Copy every line of text from each row below word for word, and leave the pictures out of your answer.

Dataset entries

━━━━━━━━━━━━━━━━━━━━

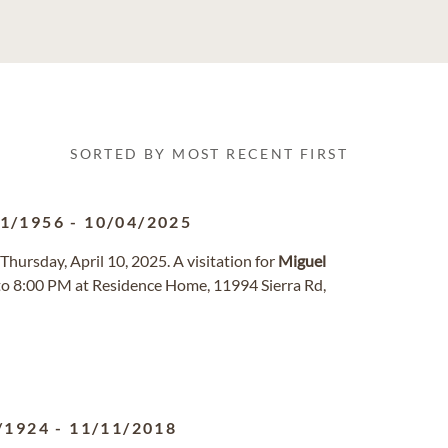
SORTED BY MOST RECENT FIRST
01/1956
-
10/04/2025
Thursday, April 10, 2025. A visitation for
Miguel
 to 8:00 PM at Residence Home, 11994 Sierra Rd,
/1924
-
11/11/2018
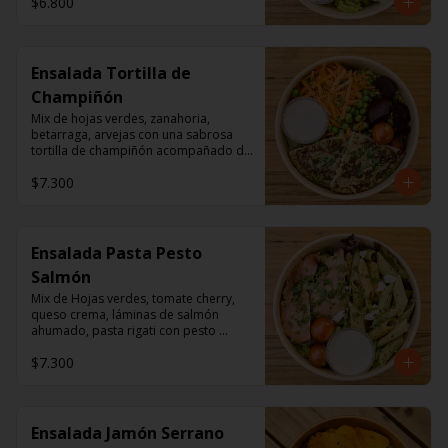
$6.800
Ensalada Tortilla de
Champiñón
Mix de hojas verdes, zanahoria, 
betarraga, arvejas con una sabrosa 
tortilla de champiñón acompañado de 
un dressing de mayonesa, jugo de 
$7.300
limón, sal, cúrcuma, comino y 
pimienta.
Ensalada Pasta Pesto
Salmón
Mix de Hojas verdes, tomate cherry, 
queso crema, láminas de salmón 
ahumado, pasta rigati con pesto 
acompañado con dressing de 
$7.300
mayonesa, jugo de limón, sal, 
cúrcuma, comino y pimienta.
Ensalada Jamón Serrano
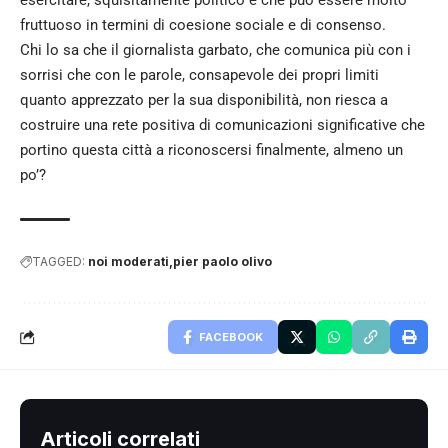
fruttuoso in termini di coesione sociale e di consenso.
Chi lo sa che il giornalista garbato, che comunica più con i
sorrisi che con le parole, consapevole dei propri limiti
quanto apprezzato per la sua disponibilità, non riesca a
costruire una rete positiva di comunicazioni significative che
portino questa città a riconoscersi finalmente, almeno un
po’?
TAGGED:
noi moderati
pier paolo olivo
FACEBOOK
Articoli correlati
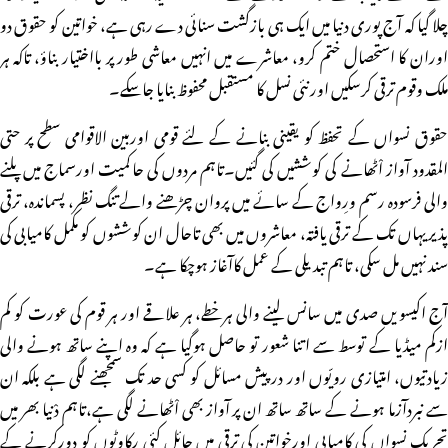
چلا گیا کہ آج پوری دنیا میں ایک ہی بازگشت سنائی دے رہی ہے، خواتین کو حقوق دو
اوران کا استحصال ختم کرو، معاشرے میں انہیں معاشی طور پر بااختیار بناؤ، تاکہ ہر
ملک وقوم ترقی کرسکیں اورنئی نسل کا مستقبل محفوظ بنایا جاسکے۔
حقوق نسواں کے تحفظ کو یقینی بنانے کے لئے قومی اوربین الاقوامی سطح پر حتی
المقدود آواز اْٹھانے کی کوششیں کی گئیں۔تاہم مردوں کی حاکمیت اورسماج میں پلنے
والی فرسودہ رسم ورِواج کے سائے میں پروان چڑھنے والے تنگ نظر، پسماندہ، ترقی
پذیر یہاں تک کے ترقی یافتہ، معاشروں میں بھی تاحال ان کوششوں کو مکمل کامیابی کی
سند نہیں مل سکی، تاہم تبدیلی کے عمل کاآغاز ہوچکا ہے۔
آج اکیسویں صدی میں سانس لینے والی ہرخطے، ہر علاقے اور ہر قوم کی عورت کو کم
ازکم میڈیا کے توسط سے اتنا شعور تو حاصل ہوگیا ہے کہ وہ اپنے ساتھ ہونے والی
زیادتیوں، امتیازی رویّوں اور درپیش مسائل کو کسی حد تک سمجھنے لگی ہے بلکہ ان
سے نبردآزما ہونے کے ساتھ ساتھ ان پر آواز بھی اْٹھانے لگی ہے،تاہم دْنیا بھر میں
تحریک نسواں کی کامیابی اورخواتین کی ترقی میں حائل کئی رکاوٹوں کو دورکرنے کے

━━━━━━━━━━━━━━━━━━━━

RESULT OF THE EXERCISE –
SORTED BY MOST RECENT FIRST
01/1956
-
10/04/2025
Thursday, April 10, 2025. A visitation for
Miguel
 to 8:00 PM at Residence Home, 11994 Sierra Rd,
/1924
-
11/11/2018
$6.800
Ensalada Tortilla de
Champiñón
Mix de hojas verdes, zanahoria, 
betarraga, arvejas con una sabrosa 
tortilla de champiñón acompañado de 
un dressing de mayonesa, jugo de 
$7.300
limón, sal, cúrcuma, comino y 
pimienta.
Ensalada Pasta Pesto
Salmón
Mix de Hojas verdes, tomate cherry, 
queso crema, láminas de salmón 
ahumado, pasta rigati con pesto 
acompañado con dressing de 
$7.300
mayonesa, jugo de limón, sal, 
cúrcuma, comino y pimienta.
Ensalada Jamón Serrano
fruttuoso in termini di coesione sociale e di consenso.
Chi lo sa che il giornalista garbato, che comunica più con i
sorrisi che con le parole, consapevole dei propri limiti
quanto apprezzato per la sua disponibilità, non riesca a
costruire una rete positiva di comunicazioni significative che
portino questa città a riconoscersi finalmente, almeno un
po’?
TAGGED:
noi moderati
pier paolo olivo
FACEBOOK
Articoli correlati
چلا گیا کہ آج پوری دنیا میں ایک ہی بازگشت سنائی دے رہی ہے، خواتین کو حقوق دو
اوران کا استحصال ختم کرو، معاشرے میں انہیں معاشی طور پر بااختیار بناؤ، تاکہ ہر
ملک وقوم ترقی کرسکیں اورنئی نسل کا مستقبل محفوظ بنایا جاسکے۔
حقوق نسواں کے تحفظ کو یقینی بنانے کے لئے قومی اوربین الاقوامی سطح پر حتی
المقدود آواز اْٹھانے کی کوششیں کی گئیں۔تاہم مردوں کی حاکمیت اورسماج میں پلنے
والی فرسودہ رسم ورِواج کے سائے میں پروان چڑھنے والے تنگ نظر، پسماندہ، ترقی
پذیر یہاں تک کے ترقی یافتہ، معاشروں میں بھی تاحال ان کوششوں کو مکمل کامیابی کی
سند نہیں مل سکی، تاہم تبدیلی کے عمل کاآغاز ہوچکا ہے۔
آج اکیسویں صدی میں سانس لینے والی ہرخطے، ہر علاقے اور ہر قوم کی عورت کو کم
ازکم میڈیا کے توسط سے اتنا شعور تو حاصل ہوگیا ہے کہ وہ اپنے ساتھ ہونے والی
زیادتیوں، امتیازی رویّوں اور درپیش مسائل کو کسی حد تک سمجھنے لگی ہے بلکہ ان
سے نبردآزما ہونے کے ساتھ ساتھ ان پر آواز بھی اْٹھانے لگی ہے،تاہم دْنیا بھر میں
تحریک نسواں کی کامیابی اورخواتین کی ترقی میں حائل کئی رکاوٹوں کو دورکرنے کے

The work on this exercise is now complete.